◆ **PAGE EXTRACT**:
Well, we started at 2:30pm. I think I won because I'm pretty sure I had three. but now i'm up at 6am because i remember absolutely NOTHING after 9pm.
that'd be cool if i didn't get these IMs:

PwRoEmTaTnY43: dude, what was your problem last night? i just got there at 2 and you kept calling me a whore. what the hell? you kept saying the sox won but i'm a whore. i really hope you were drunk

thepalomster47: did you really mean what you said last night? when we broke up i thought you really never wanted to see me again....you were so nice last night




christ knows what else i said to whoever else. that second one is gonna be all trouble. i can see that coming.

but 9pm till ~2? that's a huge gap to fill. i wonder what else i did. fucking stupid.



hi. my name is eric and i thought it'd be a good idea to start drinking stides at 2:30pm. i thnk i ended up having three, but i can't remember since i have no recollection of anything past 9pm. WHAT THE FUCK HAPPENNED FUCK YOU STIDES.

i'm an idiot. fucking christ.


St. Ides: Once you know, it's already too late.
 
God DAMN, St. Ides I hadn't heard of that in a while, what's next good times with Cisco, me Private Stock and the law?

(Saved data entries)
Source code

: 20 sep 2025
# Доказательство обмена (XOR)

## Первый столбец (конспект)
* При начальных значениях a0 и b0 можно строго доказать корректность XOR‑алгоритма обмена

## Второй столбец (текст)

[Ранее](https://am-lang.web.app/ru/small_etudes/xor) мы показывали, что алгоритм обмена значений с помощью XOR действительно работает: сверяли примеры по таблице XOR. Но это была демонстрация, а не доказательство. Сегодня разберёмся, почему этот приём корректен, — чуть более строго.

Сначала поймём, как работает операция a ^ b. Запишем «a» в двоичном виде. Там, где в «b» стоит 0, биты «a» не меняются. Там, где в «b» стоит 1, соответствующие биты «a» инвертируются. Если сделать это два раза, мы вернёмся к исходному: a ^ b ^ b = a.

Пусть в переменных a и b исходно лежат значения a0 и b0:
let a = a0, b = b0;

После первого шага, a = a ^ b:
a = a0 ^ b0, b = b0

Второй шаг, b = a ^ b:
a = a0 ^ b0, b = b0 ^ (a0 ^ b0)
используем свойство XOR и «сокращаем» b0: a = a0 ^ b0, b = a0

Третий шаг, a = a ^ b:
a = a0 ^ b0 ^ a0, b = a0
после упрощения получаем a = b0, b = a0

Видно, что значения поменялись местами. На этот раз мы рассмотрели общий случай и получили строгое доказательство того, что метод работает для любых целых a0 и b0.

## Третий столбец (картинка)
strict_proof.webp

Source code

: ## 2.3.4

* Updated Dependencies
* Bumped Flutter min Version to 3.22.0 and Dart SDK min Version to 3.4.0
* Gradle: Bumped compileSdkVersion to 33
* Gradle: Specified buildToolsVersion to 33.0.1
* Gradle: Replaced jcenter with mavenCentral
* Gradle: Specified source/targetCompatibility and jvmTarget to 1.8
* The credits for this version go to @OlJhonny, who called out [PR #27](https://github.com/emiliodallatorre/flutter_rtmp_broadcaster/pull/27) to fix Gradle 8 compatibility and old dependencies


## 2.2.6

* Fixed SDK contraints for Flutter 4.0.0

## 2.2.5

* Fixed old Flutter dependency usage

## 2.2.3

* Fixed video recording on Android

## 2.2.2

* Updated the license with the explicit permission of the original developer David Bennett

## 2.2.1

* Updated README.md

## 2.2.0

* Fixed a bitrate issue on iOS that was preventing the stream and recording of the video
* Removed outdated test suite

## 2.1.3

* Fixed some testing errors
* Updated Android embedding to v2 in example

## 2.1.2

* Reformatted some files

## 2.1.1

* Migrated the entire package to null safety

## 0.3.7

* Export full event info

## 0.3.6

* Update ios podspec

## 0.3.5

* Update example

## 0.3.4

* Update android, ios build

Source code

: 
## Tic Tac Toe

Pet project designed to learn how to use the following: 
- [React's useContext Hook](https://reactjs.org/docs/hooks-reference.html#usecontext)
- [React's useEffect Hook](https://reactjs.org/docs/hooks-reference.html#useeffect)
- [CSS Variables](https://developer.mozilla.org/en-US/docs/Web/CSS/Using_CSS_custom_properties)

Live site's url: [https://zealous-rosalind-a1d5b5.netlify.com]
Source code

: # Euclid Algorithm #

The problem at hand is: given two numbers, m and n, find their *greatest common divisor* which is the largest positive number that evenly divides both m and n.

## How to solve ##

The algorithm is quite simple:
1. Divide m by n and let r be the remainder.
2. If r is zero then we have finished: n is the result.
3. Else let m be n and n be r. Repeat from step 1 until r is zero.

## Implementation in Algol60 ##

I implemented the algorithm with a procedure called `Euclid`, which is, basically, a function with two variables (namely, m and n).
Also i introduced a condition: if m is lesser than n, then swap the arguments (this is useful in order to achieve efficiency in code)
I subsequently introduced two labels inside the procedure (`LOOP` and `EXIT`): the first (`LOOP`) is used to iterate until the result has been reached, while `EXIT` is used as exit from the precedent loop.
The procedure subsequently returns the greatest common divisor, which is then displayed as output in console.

◆ **PROBLEM DESCRIPTION**:
According to the post, at what time did the writer start drinking? Rely only on the post when you answer.

◆ **THE COMPLETED TASK**:
2:30pm.